# [TO-DO ITEM]
Work through the entries below and show every line in which "gespeichert" is found.

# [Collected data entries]
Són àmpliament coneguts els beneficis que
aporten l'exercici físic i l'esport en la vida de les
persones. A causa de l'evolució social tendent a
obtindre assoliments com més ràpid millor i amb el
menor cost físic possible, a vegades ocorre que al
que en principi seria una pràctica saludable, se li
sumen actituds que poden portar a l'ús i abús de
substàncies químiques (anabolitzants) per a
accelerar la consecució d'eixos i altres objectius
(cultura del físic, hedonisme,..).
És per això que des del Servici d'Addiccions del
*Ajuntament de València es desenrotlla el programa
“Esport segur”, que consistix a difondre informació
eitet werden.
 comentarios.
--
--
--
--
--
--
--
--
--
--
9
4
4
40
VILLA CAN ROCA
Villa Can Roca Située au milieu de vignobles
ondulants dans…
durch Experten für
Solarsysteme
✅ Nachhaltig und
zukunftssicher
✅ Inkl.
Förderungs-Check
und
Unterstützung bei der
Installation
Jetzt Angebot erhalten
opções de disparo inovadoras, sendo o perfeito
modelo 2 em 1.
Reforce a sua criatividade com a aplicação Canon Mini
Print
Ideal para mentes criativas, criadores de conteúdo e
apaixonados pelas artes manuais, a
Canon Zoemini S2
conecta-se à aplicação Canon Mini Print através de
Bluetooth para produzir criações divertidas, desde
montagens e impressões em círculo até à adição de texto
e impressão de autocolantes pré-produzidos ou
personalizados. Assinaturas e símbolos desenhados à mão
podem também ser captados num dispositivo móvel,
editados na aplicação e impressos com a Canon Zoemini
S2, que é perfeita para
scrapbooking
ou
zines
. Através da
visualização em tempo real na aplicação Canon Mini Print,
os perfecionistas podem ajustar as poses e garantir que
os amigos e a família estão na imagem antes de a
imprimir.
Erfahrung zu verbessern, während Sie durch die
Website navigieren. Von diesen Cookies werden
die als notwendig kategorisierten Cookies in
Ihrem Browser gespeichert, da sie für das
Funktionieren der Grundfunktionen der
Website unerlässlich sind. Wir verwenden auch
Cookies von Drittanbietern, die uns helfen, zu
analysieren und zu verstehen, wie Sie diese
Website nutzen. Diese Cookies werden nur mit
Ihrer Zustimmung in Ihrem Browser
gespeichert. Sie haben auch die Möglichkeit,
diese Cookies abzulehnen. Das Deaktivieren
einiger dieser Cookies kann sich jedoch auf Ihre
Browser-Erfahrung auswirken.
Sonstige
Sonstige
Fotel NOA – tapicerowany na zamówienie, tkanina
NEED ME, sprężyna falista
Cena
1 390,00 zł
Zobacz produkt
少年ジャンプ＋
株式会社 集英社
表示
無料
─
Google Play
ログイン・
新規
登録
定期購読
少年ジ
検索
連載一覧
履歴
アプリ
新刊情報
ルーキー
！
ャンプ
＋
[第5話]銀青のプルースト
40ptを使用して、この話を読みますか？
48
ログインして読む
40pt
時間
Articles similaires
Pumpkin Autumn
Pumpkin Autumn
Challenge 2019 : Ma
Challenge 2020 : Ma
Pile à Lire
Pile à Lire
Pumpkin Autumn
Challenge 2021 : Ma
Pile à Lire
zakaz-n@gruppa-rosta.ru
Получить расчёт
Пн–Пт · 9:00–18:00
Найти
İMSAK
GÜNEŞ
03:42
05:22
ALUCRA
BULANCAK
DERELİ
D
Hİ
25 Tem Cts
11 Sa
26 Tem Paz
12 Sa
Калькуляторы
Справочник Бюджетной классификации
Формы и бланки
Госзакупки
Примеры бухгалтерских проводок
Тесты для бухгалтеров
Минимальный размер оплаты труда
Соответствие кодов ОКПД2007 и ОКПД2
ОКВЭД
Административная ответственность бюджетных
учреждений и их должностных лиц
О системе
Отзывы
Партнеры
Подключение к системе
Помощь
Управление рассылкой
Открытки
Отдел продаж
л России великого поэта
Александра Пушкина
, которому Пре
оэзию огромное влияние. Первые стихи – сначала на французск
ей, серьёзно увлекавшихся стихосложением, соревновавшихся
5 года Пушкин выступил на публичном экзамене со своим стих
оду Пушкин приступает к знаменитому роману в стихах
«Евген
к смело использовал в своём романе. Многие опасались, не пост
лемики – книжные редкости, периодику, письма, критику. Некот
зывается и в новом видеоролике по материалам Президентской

# [RESPONSE BELOW]
Ihrem Browser gespeichert, da sie für das
gespeichert. Sie haben auch die Möglichkeit,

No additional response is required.